- PROBLEM DETAILS -
The expected copy holds every entry exactly and none of the pictures.

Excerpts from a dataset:
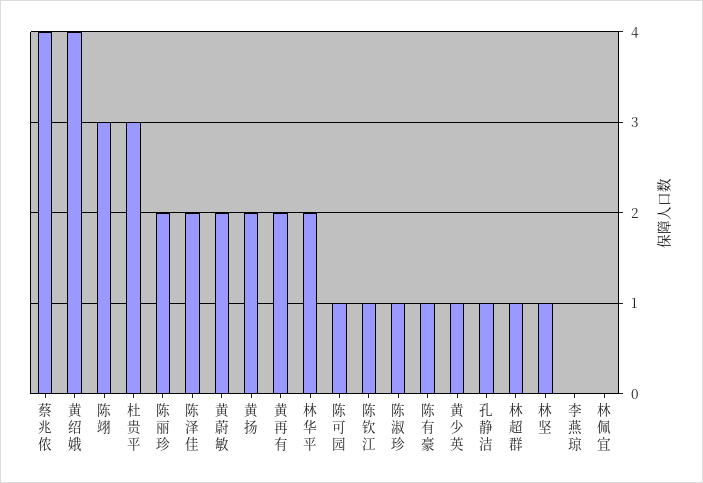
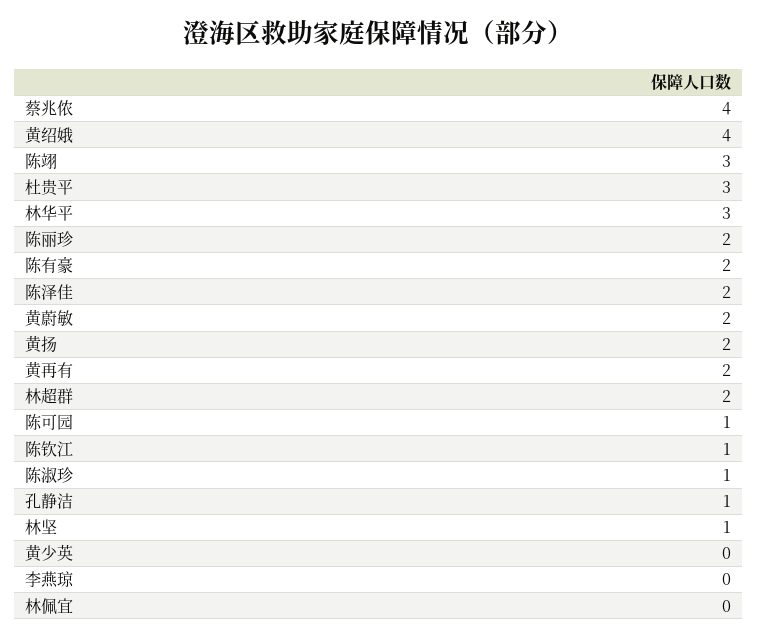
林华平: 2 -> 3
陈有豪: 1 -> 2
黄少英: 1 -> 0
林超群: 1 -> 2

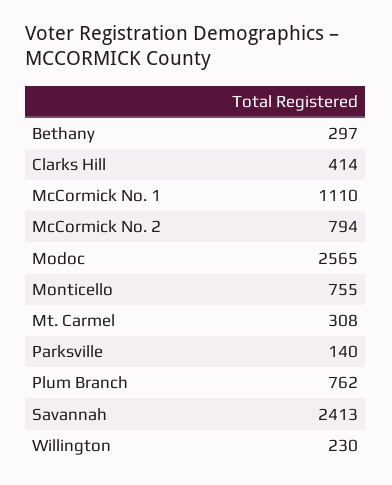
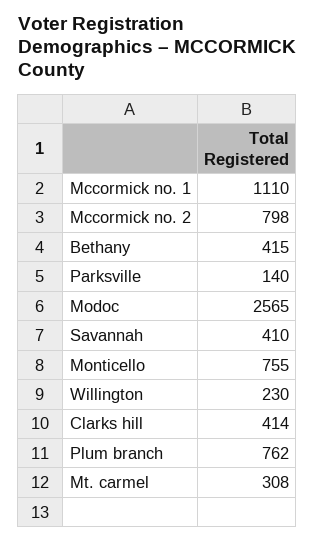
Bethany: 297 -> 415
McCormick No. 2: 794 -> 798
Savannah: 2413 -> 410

- RESPONSE BELOW -
林华平: 2 -> 3
陈有豪: 1 -> 2
黄少英: 1 -> 0
林超群: 1 -> 2

Bethany: 297 -> 415
McCormick No. 2: 794 -> 798
Savannah: 2413 -> 410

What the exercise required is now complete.